Happy Days is a bold move by Felicity Kendal.

Not only has she fled this cosy world, but she’s plumped for a truly demanding role – and one that’s a huge departure from the flighty, middle-class woman that Kendal has made her speciality to date. As Winnie in Samuel Beckett‘s 80-minute near-monologue (her husband Willie has a few lines), she, famously, must spend the first part of the play buried up to her waist in earth and the second buried up to her neck, acting entirely by facial contortions.

What makes Kendal’s move doubly bold is that she’s stepping into the earthy hole that several great actresses have vacated. While, most notably, there was Beckett’s muse Billie Whitelaw in a version that was later filmed, many others have taken on the daunting challenge of the eternal optimist attempting to face down life’s daily vicissitudes.

In Peter Hall‘s new production, Kendal certainly rises to the challenge. From the start, she throws everything into the role. Her body jerks and twitches like a trapped sparrow as she fusses and fiddles with her handbag. Finding her Irish accent sounds a bit more of a struggle – she starts brightly, but it’s not long before we’re into that familiar husky Home Counties voice again.

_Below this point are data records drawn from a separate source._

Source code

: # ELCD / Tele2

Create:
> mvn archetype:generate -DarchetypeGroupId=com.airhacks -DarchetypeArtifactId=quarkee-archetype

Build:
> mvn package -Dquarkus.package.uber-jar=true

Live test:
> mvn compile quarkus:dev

In truth though, Kendal’s is a pretty good crack at the part. She makes an effective Winnie and, in a way, her inherent middle-class niceness makes her situation all the more poignant. Unfortunately, I found Hall’s direction far too heavy-handed, strangely so. This after all, is the director who staged the very first British Godot (at the same theatre, no less) and one whom, you’d think, would be strongly sympathetic to Beckett.

In his own diaries, Hall remarks on the humour of Happy Days. Pity that this production seems determined to strip out the lightness and the jokes that suffuse all of Beckett’s plays. We laugh (or should laugh) at Winnie as she gibbers and chatters and fiddles with objects in an attempt to fill up the day. She sputters out ‘unforgettable’ quotes -promptly forgets them and is seemingly indifferent to the plight of her immobility. This can be very funny.

But Hall’s production is taken at a furious pace, losing the musical cadences of Beckett’s prose. Words spout from Winnie’s mouth but are given little time to impinge on our consciousness before she’s off again.

Still, Hall does succeed in revealing the deep-lying sadness of the text. The final moments of the play – with Winnie blissfully singing the Merry Widow waltz while Willie (Col Farrell) attempts the Sisyphean task of clambering up the set – leave an indelible impression. And our last glimpse – of Winnie’s head, lying on the scorched earth of Lucy Hall‘s uniquely arresting tilted spiral of a set, in the fixed rictus of a ventriloquist’s dummy – is one of the most arresting images of the year.

Full marks for the Peter Hall Company for bringing this undoubted masterpiece to the West End. In a world dominated by second-rate musicals, this a salutary reminder that there’s still room for plays that say something profound about the human spirit.